## Task details
Where the line containing "pinky dip: (247, 242)" appears below, begin there and reproduce each line exactly through the last one, omitting pictures.

## Raw data
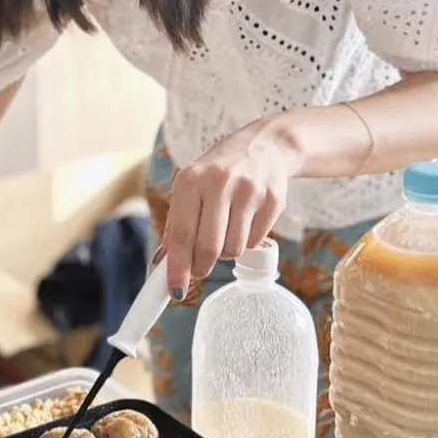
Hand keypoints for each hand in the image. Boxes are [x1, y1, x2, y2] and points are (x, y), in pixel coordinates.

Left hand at [160, 121, 300, 297]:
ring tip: (225, 233)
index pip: (181, 235)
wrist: (266, 146)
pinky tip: (245, 222)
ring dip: (226, 252)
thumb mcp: (191, 187)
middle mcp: (219, 183)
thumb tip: (163, 265)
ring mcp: (249, 191)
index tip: (176, 291)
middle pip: (209, 248)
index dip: (178, 268)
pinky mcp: (273, 200)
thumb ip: (176, 225)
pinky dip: (247, 242)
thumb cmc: (219, 173)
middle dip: (202, 267)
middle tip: (200, 268)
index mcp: (191, 180)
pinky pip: (255, 241)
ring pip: (234, 249)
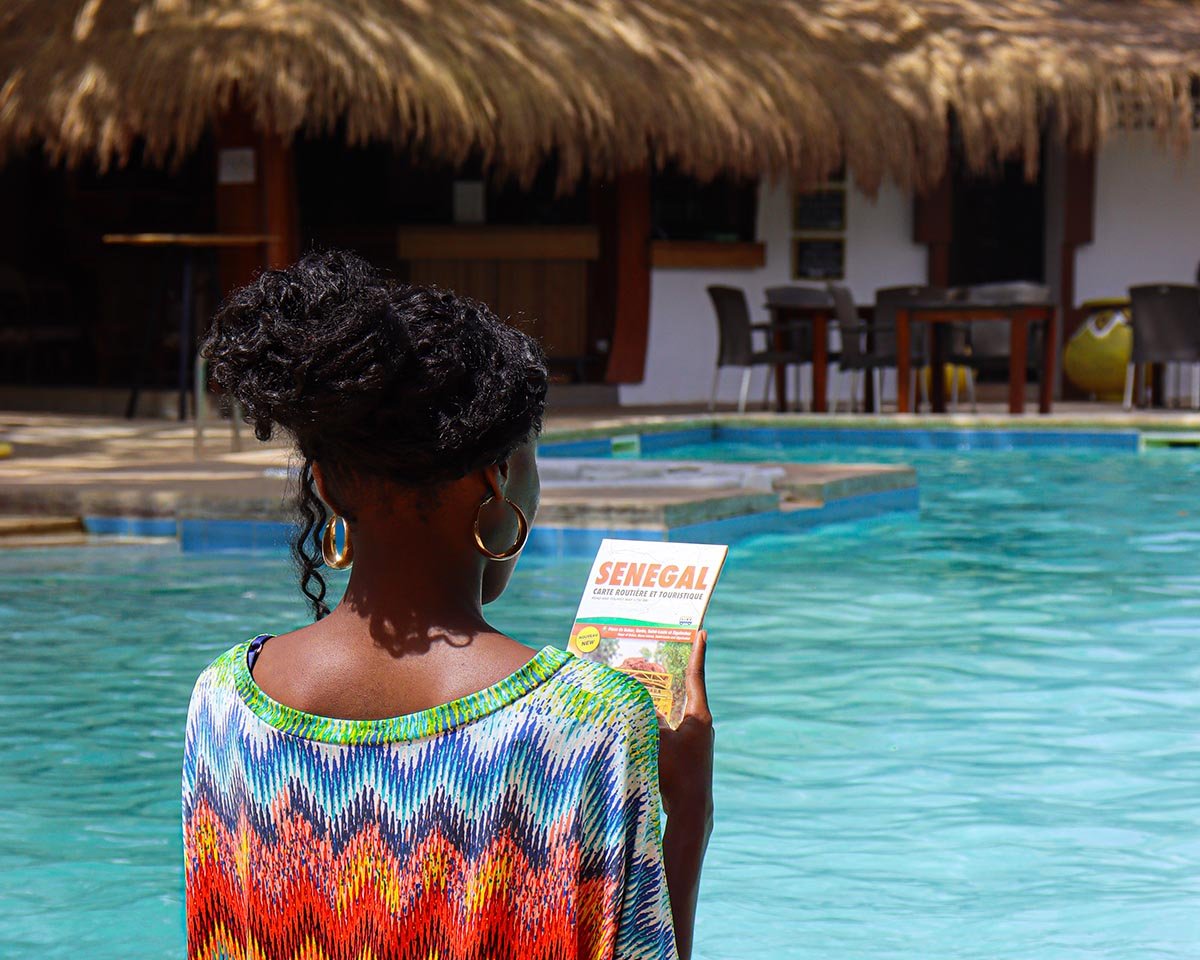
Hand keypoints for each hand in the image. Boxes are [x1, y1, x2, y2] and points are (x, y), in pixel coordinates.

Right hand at [657, 630, 713, 826]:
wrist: (692, 808)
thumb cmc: (675, 771)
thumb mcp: (657, 739)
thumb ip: (648, 718)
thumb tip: (641, 704)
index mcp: (698, 714)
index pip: (695, 676)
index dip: (697, 653)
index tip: (701, 632)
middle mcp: (701, 723)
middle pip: (686, 691)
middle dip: (674, 675)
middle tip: (664, 655)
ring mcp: (697, 738)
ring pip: (679, 711)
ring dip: (665, 701)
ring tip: (648, 690)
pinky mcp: (690, 753)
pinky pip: (675, 728)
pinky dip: (663, 720)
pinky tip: (648, 723)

## Exercise output
pinky dip: (247, 242)
thumb cmc: (219, 173)
middle dip: (202, 267)
middle tip: (200, 268)
index mcp: (191, 180)
pinky pip: (255, 241)
ring pip: (234, 249)
Hand keypoints for each hand in the image. Boxes are [x1, y1, x2, y2] and points are (x, y), in pixel coordinates.

Right hand at [657, 630, 713, 826]:
wrist: (692, 808)
thumb cmc: (675, 771)
thumb mcp: (657, 739)
thumb ip: (648, 718)
thumb tip: (641, 704)
index mcp: (698, 714)
index pip: (695, 676)
index dip: (697, 653)
index tip: (701, 632)
middle mcp: (701, 723)
middle pip: (686, 691)
middle dip: (674, 675)
middle tip: (664, 655)
ring mcp: (697, 738)
ring pip: (679, 711)
ring dip: (665, 701)
ring tip: (648, 690)
pinky mcp: (690, 753)
pinky pip: (675, 728)
pinky dip: (663, 720)
pinky tip: (648, 723)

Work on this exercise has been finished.